Penny Thoughts ‘14—Rodan (1956) ***

NR, 72 min.
Director: Ishirô Honda
Writers: Takeshi Kimura, Ken Kuronuma, Takeo Murata, David Duncan (U.S. version)
Starring: Kenji Sawara, Yumi Shirakawa, Akihiko Hirata

Have you ever watched a movie that you saw as a kid and found incredible joy in seeing images that impacted you so many years ago? That was the experience I had watching “Rodan”, a sort of sister movie to the 1954 b-sci-fi flick “Gojira”, better known to American audiences as “Godzilla”. It isn’t really a sequel to “Godzilla”, but the same studio made it and eventually the Rodan monster was incorporated into the Godzilla series of movies. 

I’m sure I watched all of the Godzilla movies made before 1984 at least twice as a child. They were the most frequently played movies during our local subnetwork’s Saturday afternoon Creature Feature. I’ve been watching several of these movies in preparation of the new “Godzilla” movie that hits theaters in a little over a week. Most of them I don’t remember at all. Even though I couldn’t have said so before watching the film, I actually remembered “Rodan” vividly.

In the first half of the movie, before they discover the Rodans, the mining operation must’ve hit some chord with me as a kid. I remember well the scenes with the miners descending into the waters of the flooded mineshaft and fearing for them. I remember replaying these scenes in the woods with my friends. We would tie ropes to each other and descend into the make believe murky waters. One of us would get sucked in and the other two would struggle to free themselves before pulled in themselves.

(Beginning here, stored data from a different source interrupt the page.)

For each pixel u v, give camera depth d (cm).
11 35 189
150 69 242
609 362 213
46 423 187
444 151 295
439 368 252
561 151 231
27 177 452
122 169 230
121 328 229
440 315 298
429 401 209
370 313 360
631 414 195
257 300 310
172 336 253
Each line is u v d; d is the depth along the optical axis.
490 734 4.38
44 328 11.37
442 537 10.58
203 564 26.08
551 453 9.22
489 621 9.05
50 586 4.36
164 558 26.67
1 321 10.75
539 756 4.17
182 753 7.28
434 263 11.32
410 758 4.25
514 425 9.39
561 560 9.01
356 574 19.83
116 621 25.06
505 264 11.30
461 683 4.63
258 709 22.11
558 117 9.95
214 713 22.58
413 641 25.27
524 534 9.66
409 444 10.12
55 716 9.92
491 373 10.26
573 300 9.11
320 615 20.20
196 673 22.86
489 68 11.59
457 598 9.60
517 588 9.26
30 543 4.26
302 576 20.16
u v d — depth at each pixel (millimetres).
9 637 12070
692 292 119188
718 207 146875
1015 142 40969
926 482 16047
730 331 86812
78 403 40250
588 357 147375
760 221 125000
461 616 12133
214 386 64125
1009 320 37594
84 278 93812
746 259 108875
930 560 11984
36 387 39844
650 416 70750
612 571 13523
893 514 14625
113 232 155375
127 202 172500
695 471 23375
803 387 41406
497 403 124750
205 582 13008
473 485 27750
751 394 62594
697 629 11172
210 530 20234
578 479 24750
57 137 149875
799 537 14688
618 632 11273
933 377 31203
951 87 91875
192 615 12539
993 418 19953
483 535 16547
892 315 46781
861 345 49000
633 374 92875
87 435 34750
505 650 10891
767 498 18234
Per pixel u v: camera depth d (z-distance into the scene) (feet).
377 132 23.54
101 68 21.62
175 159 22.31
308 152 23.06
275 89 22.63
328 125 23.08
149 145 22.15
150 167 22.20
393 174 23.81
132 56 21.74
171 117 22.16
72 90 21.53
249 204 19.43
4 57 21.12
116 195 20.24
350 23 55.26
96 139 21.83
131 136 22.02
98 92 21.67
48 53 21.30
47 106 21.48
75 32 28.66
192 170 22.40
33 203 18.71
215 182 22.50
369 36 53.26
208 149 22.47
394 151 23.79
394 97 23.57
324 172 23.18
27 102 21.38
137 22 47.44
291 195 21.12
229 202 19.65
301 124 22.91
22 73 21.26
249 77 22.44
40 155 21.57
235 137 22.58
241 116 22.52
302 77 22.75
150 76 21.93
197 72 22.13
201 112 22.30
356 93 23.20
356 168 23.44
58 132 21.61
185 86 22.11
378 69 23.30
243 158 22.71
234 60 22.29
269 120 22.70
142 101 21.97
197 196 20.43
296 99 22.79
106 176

I think one of the reasons this one stuck so well is because it’s one of the better films of the series. Yes, it still has the bad special effects, the toys being knocked over, the Styrofoam buildings collapsing, the monsters that are obviously men in rubber suits. However, the story leading up to the creature’s scenes of destruction are actually conveying a worthwhile story. The analogy and criticism of the nuclear race is much more prevalent in this one than most of the others. Only the original “Gojira” spells it out as clearly. And the film’s final moments are almost poetic in a way. If you’re going to partake of the Toho Studios Kaiju films, you could do much worse than “Rodan”.